In 2016, Durham University carried out a survey of the migration of brown trout within the river for spawning. 16 fish were fitted with radio transmitters, and their locations were tracked by two remote logging stations on the river, and by manual tracking visits, four times a week, using a large hand-held antenna. Although data about the movement of the fish was collected, the study also revealed that predation by herons is a significant factor, as four of the transmitters were found in heron pellets under a single tree, and another three were found further downstream. Among the pellets there were also passive integrated transponder tags, which had been fitted to fish in 2014 for a different study. In 2017, the Environment Agency released stocks of grayling into the river at Ushaw Moor, part of a larger project which saw some 7,500 of the fish released into rivers in the North East. The fish were reared at Calverton in Nottinghamshire, and the costs of the project were met from the sale of fishing licences.

==Water quality==
The Environment Agency measure the water quality of the river systems in England. Each is given an overall ecological status, which may be one of five levels: high, good, moderate, poor and bad. There are several components that are used to determine this, including biological status, which looks at the quantity and varieties of invertebrates, angiosperms and fish. Chemical status, which compares the concentrations of various chemicals against known safe concentrations, is rated good or fail.

The water quality of the River Deerness system was as follows in 2019.

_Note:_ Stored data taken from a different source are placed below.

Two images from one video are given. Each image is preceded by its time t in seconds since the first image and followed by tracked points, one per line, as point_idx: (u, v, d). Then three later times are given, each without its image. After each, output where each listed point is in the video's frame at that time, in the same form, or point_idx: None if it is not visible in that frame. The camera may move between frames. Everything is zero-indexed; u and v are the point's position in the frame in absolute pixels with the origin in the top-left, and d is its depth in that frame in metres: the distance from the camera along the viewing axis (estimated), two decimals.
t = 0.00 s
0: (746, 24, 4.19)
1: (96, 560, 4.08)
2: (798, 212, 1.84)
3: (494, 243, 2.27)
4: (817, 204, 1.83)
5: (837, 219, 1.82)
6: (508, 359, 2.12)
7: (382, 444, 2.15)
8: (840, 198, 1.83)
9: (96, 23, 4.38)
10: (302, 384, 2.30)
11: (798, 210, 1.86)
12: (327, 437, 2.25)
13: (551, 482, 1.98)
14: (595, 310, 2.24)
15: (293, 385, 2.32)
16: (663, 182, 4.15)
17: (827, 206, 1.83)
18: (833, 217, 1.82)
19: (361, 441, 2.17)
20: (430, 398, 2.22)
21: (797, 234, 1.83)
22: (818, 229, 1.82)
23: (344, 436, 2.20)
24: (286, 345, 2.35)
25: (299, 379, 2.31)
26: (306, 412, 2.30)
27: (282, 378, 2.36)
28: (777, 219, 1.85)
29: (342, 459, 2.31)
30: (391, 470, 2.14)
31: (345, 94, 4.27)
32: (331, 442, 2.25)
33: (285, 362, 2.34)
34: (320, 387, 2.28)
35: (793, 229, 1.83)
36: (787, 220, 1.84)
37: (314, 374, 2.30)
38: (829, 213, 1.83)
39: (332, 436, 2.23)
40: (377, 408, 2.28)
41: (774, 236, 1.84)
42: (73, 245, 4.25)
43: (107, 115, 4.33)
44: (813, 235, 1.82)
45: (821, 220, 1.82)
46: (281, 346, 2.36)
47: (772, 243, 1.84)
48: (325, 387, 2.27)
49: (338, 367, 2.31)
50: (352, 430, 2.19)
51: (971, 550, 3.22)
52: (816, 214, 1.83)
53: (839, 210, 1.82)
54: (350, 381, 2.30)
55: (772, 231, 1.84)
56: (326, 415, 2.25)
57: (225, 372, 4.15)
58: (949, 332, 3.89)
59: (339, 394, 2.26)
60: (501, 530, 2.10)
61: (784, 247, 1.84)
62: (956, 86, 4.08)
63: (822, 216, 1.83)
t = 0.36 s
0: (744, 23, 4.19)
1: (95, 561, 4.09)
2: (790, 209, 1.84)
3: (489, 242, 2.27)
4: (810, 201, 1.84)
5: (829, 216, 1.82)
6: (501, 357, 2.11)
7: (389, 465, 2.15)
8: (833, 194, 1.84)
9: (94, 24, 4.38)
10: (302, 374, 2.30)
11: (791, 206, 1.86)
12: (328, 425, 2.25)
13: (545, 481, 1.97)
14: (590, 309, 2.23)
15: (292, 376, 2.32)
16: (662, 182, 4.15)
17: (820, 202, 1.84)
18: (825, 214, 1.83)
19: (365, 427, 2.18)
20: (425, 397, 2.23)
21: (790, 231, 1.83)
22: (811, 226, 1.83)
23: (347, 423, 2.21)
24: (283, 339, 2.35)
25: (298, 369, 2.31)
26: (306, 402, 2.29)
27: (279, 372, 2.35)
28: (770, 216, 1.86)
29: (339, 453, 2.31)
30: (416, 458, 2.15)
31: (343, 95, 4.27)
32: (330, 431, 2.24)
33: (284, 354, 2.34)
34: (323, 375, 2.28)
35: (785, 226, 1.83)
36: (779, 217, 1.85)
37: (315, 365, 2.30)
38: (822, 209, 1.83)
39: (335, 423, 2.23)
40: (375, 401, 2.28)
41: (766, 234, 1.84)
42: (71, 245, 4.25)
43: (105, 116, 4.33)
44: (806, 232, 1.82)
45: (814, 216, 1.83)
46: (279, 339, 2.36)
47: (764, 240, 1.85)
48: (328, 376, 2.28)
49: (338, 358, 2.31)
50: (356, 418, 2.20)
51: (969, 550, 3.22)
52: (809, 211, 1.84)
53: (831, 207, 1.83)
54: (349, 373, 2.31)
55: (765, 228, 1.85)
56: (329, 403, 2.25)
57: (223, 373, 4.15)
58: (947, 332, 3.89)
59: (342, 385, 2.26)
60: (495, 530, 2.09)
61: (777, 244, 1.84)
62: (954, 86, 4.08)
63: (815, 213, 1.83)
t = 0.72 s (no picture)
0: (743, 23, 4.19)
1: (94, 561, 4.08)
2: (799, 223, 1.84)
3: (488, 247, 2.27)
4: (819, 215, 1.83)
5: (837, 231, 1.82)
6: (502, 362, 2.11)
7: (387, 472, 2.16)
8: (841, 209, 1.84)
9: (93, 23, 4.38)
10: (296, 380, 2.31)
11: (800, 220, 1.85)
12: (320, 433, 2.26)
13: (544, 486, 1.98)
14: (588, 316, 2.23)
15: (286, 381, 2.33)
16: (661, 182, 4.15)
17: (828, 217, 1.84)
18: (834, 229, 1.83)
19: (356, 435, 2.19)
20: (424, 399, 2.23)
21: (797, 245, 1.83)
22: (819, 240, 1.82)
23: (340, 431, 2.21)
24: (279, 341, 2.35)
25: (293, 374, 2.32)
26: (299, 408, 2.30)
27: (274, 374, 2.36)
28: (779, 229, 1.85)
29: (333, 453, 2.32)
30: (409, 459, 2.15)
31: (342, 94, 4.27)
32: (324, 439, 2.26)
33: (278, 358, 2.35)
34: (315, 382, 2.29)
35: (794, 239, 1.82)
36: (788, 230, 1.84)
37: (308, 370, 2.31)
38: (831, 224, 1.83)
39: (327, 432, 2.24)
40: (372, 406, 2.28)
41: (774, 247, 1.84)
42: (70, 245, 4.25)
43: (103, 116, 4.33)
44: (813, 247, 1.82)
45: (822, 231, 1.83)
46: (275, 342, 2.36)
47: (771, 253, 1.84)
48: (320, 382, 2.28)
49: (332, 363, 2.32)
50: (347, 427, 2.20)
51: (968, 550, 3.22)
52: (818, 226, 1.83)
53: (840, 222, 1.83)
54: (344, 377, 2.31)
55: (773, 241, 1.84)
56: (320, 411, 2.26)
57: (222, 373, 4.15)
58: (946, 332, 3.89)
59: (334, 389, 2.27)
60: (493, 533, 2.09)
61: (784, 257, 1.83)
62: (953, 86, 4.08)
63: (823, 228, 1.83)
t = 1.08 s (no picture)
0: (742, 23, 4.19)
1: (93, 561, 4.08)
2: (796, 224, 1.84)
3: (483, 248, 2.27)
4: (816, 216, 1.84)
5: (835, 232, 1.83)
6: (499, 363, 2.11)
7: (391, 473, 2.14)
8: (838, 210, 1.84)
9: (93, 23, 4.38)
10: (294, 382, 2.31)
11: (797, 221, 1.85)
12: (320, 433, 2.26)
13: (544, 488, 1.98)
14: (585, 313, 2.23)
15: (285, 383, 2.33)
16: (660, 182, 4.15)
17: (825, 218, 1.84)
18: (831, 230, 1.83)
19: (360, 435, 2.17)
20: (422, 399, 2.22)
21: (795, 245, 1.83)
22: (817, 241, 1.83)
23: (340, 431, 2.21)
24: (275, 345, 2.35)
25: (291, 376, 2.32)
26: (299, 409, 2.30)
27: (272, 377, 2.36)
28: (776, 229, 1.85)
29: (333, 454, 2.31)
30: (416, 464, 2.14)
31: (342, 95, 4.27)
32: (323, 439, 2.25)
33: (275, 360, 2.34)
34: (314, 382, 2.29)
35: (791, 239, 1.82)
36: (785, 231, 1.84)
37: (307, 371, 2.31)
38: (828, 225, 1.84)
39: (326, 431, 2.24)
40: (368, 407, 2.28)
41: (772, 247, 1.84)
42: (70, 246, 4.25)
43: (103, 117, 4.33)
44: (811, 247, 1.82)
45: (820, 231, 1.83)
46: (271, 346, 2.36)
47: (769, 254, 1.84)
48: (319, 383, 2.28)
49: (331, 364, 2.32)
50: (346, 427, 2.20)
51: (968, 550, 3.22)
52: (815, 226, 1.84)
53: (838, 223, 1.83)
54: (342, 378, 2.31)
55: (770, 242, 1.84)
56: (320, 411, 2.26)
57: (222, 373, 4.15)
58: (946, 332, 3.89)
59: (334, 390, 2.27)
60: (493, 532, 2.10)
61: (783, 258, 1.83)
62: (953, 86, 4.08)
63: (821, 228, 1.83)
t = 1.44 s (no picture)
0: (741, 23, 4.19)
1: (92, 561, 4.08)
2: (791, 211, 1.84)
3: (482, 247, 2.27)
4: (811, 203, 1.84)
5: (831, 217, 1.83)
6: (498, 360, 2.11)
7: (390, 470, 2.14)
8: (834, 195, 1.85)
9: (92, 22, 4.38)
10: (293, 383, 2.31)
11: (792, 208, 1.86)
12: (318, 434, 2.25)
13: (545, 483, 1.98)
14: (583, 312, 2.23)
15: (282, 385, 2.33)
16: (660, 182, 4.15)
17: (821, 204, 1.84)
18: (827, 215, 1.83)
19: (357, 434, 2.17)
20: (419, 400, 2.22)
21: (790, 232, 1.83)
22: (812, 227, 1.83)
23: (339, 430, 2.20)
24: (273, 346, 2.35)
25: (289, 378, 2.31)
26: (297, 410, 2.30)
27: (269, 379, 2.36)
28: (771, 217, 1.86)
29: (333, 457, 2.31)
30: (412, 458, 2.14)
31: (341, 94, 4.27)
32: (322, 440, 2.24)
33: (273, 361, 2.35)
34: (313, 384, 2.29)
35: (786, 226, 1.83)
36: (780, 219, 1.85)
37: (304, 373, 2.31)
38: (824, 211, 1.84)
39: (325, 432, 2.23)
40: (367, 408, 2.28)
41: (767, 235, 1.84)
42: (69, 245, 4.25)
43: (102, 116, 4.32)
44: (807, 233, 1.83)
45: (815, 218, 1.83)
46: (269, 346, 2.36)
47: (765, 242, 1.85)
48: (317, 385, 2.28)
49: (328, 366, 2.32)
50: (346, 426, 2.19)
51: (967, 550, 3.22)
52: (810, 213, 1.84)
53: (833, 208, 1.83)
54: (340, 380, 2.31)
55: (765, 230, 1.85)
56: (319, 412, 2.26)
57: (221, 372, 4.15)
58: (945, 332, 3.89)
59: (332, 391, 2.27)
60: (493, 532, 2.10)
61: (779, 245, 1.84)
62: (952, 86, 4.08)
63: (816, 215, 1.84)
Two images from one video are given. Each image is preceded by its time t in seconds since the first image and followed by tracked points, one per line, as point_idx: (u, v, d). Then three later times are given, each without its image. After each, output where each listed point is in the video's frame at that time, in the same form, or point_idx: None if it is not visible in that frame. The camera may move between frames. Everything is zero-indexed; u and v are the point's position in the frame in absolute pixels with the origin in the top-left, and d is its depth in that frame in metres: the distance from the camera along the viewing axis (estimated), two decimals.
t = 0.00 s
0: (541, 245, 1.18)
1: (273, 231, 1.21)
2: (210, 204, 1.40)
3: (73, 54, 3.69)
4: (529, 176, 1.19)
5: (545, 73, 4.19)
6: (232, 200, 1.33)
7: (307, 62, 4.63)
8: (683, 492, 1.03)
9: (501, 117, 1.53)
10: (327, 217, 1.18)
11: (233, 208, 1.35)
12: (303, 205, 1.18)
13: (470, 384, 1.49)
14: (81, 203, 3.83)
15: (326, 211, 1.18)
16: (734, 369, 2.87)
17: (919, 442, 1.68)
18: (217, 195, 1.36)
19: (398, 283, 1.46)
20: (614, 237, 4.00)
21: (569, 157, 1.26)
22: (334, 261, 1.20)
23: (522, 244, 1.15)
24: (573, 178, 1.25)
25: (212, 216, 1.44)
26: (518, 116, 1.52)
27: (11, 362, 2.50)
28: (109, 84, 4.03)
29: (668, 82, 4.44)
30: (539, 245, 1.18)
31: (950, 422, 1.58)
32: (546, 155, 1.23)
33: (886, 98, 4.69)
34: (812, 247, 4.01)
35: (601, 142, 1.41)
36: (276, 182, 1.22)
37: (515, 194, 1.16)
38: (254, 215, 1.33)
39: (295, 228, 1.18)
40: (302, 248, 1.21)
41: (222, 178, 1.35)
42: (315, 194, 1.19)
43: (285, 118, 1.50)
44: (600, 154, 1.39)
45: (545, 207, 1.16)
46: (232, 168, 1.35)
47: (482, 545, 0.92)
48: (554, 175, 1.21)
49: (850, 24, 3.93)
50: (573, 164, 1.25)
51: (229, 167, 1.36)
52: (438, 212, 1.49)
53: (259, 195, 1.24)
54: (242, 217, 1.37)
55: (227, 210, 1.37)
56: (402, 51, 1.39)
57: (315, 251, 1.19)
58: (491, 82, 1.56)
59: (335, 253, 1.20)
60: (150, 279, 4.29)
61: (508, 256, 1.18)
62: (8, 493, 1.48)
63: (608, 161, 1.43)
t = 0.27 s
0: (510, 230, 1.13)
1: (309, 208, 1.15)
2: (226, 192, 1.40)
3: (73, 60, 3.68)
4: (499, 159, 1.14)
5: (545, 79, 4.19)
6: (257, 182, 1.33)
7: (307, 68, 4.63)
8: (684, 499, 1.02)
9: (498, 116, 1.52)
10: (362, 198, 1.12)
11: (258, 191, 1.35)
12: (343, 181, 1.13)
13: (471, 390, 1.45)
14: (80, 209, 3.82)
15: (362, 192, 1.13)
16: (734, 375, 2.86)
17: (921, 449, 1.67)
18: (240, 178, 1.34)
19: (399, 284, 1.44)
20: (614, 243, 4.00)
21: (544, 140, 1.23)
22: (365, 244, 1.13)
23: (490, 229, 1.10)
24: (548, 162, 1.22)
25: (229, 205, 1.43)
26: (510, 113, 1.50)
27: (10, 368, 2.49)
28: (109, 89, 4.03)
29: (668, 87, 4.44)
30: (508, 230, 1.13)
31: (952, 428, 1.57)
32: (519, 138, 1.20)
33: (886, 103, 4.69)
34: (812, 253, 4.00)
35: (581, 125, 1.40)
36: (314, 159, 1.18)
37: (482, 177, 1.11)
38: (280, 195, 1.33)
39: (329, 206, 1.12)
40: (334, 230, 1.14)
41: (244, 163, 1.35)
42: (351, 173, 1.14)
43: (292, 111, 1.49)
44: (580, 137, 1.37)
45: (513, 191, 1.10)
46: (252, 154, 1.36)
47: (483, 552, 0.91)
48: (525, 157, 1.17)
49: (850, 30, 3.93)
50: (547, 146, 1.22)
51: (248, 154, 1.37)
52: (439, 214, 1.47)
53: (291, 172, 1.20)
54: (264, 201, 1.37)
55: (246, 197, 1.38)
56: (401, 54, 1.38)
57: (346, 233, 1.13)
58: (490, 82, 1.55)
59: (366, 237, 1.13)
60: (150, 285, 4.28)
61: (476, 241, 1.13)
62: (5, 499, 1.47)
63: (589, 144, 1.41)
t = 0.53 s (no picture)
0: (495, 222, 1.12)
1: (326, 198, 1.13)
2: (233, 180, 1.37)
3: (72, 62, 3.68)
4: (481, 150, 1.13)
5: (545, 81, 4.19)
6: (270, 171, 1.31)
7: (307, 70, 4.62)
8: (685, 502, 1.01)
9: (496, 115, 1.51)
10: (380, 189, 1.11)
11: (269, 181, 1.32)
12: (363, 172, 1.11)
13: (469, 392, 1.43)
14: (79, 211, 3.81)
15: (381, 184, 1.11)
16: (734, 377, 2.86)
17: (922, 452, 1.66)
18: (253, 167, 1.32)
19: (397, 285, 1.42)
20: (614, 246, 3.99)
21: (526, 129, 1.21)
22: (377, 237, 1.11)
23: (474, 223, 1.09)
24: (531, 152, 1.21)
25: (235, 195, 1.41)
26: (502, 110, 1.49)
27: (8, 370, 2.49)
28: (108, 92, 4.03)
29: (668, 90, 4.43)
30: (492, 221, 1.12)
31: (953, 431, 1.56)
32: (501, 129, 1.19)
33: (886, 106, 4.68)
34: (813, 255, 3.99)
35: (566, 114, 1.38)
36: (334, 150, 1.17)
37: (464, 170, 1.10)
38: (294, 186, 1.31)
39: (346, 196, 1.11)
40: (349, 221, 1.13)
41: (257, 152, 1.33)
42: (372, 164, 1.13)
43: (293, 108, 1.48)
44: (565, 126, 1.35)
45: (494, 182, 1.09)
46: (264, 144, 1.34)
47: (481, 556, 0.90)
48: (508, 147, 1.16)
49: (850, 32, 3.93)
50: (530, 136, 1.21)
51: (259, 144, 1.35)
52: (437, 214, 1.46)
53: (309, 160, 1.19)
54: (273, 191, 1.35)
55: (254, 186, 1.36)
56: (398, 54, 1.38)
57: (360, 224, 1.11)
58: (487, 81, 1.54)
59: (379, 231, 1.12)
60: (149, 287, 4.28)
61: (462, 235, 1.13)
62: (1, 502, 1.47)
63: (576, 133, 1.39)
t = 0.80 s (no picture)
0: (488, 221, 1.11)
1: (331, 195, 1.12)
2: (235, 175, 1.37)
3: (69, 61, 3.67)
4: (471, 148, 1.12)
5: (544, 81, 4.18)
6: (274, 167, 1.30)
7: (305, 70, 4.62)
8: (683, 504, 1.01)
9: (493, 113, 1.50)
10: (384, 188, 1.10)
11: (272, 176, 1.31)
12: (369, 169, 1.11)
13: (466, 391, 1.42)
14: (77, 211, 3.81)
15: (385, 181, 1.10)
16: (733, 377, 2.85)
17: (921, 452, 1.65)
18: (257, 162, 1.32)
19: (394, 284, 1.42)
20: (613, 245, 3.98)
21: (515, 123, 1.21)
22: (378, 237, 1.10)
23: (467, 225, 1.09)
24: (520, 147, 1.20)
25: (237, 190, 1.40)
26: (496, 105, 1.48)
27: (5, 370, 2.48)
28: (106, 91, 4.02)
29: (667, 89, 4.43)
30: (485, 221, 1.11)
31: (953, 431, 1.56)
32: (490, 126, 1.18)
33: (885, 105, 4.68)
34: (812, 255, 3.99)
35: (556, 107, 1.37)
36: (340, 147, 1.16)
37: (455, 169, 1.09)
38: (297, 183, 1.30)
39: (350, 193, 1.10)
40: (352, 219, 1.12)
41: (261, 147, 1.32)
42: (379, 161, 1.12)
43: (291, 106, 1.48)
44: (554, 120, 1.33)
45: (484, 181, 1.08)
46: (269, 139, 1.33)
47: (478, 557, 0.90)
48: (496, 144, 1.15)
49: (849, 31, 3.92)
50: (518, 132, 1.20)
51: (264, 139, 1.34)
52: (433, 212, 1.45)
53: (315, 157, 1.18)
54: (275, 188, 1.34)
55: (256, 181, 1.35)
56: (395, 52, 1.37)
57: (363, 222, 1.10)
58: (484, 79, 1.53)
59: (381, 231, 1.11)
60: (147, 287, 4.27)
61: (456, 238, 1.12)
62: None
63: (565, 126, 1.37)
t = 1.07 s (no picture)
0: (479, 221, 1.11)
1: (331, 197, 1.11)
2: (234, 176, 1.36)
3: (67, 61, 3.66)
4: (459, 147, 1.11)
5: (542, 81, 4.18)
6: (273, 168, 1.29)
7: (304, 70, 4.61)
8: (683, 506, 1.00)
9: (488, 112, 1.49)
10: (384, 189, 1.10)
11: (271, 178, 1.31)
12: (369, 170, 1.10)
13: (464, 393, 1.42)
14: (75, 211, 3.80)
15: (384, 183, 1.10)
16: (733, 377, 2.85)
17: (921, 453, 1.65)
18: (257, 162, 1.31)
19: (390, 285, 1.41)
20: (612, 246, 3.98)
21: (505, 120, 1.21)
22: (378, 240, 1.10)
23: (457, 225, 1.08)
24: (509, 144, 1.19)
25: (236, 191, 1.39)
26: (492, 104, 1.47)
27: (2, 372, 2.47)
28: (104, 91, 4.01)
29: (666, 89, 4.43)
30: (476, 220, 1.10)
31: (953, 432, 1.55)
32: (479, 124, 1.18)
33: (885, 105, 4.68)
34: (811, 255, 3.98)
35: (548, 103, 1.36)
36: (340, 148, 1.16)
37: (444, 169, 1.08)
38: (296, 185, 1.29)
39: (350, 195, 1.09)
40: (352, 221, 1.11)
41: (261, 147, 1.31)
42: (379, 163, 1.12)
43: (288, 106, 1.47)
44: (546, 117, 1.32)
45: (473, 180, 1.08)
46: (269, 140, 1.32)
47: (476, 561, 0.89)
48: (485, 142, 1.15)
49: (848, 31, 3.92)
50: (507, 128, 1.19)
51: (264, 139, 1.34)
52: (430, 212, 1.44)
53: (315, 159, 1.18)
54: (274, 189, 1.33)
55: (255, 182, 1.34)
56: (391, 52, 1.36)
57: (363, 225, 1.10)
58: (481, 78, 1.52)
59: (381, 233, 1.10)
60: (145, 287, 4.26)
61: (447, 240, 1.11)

| Section | Ecological Status | Chemical Status | Length | Catchment | Channel |
|---|---|---|---|---|---|
| Deerness from Source to Hedleyhope Burn | Poor | Fail | 6.8 miles (10.9 km) | 7.30 square miles (18.9 km^{2}) |  |
| Hedleyhope Burn from Source to Deerness | Moderate | Fail | 6.6 miles (10.6 km) | 6.61 square miles (17.1 km^{2}) |  |
| Deerness from Hedleyhope Burn to Browney | Poor | Fail | 4.8 miles (7.7 km) | 6.51 square miles (16.9 km^{2}) |  |

The reasons for the quality being less than good included bankside erosion and physical modification of the channel on the upper river, with sewage discharge affecting the lower river sections. The causes for the quality of the Hedleyhope Burn being less than good were not clearly understood in 2019, and needed further investigation. Like most rivers in the UK, the chemical status changed from good to fail in 2019, due to the presence of polybrominated diphenyl ethers (PBDE) and mercury compounds, neither of which had previously been included in the assessment.